Re-identify banned commenters on social media with machine learning
Researchers at Johns Hopkins University have developed a Deep Metric approach to identify online commentators who may have had previous suspended accounts, or may be using multiple accounts to astroturf or otherwise manipulate good faith. online communities such as Reddit and Twitter.
The approach, presented in a new article led by NLP researcher Aleem Khan, does not require input data to be annotated automatically or manually, and improves the results of previous attempts, even when only small samples of text are. available, and where the text was not present in the dataset at the time of training.
The system offers a simple pattern of data augmentation, with embeds of varying sizes driven on a large-volume dataset containing over 300 million comments spanning one million different user accounts.
The framework, based on Reddit usage data, takes into account text content, sub-Reddit placement, and post time.
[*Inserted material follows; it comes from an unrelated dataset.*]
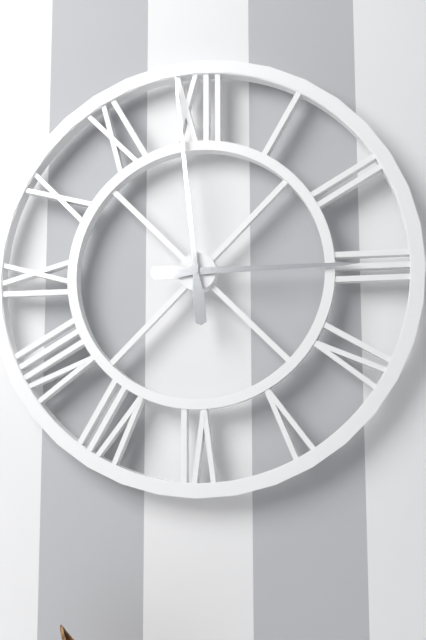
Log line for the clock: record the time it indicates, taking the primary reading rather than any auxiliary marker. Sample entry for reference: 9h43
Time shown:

The three factors are combined with various embedding methods, including one-dimensional convolutions and linear projections, and are assisted by an attention mechanism and a maximum grouping layer.
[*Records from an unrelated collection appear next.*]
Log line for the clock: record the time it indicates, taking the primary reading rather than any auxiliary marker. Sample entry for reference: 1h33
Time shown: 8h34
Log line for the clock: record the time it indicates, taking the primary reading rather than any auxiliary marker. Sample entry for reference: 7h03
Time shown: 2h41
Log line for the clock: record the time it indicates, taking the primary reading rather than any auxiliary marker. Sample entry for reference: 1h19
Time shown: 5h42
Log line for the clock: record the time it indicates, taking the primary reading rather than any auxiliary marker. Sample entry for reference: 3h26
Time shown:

Although the system focuses on the text domain, the researchers say its approach can be translated into video or image analysis, since the derived algorithm operates on frequency occurrences at a high level, despite a variety of input lengths for training data points.
Avoid “ subject drift ”
One trap that research of this nature can fall into, and which the authors expressly addressed in the design of the system, is an excessive emphasis on the reappearance of particular topics or themes across articles from different accounts.
While a user may indeed write repetitively or iteratively within a particular stream of thought, the subject is likely to evolve and “drift” over time, devaluing its use as a key to identity. The authors characterize this potential trap as “being right for the wrong reasons” – a pitfall previously studied at John Hopkins.
Training methodology
The system uses mixed precision drive, an innovation introduced in 2018 by Baidu and NVIDIA, which cuts memory requirements in half by using half-precision floats: 16-bit floating point values ââinstead of 32-bit values. . The data was trained on two V100 GPUs, with an average training time of 72 hours.
The scheme uses simplified text encoding, with convolutional encoders limited to 2 to 4 subwords. Although the average length of frames of this nature is a maximum of five subwords, the researchers found that this saving not only impacted ranking performance, but that the increase in subwords to a maximum of five in fact degraded classification accuracy.
The dataset
The researchers derived a dataset of 300 million Reddit posts from the 2020 Pushshift Reddit Corpus dataset, called the Million User Dataset (MUD).
The dataset includes all articles from Reddit authors who published 100-1000 articles between July 2015 and June 2016. Sampling over time in this manner provides adequate history length for study and reduces the impact of sporadic spam messages that are outside the scope. research objectives.
Results
The image below shows a cumulative improvement in results as the ranking accuracy is tested at hourly intervals during training. After six hours, the system surpasses the baseline achievements of previous related initiatives.
In an ablation study, researchers found that removing the sub-Reddit feature from the workflow had surprisingly little impact on ranking accuracy, suggesting that the system generalizes very efficiently, with tooling. robust functionality.
Frequency of publication as re-identification signature
It also indicates that the framework is highly transferable to other commenting or posting systems where only the text content and the date / time of publication are available – and, in essence, that the temporal frequency of publication is in itself an indicator. valuable collateral of the actual text. content.
The researchers note that attempting to perform the same estimate in the content of a single sub-Reddit poses a greater challenge, as the sub-Reddit itself serves as a subject proxy, and an additional schema would arguably be needed to fulfill this role.
The study was nonetheless able to obtain promising results in these restrictions, with the only caveat that the system works best at high volumes, and may have increased difficulty re-identifying users when the volume of messages is. low.
Develop work
Unlike many supervised learning initiatives, the functionality of the Hopkins re-identification scheme is discrete and robust enough that system performance improves especially as the volume of data increases.
The researchers show their interest in the development of the system by adopting a more granular approach to the analysis of publication times, because the often predictable schedules of rote spammers (automated or not) are likely to be identified by such an approach, which would either more effectively remove robot content from a study primarily targeting offensive users, or to help identify automated content.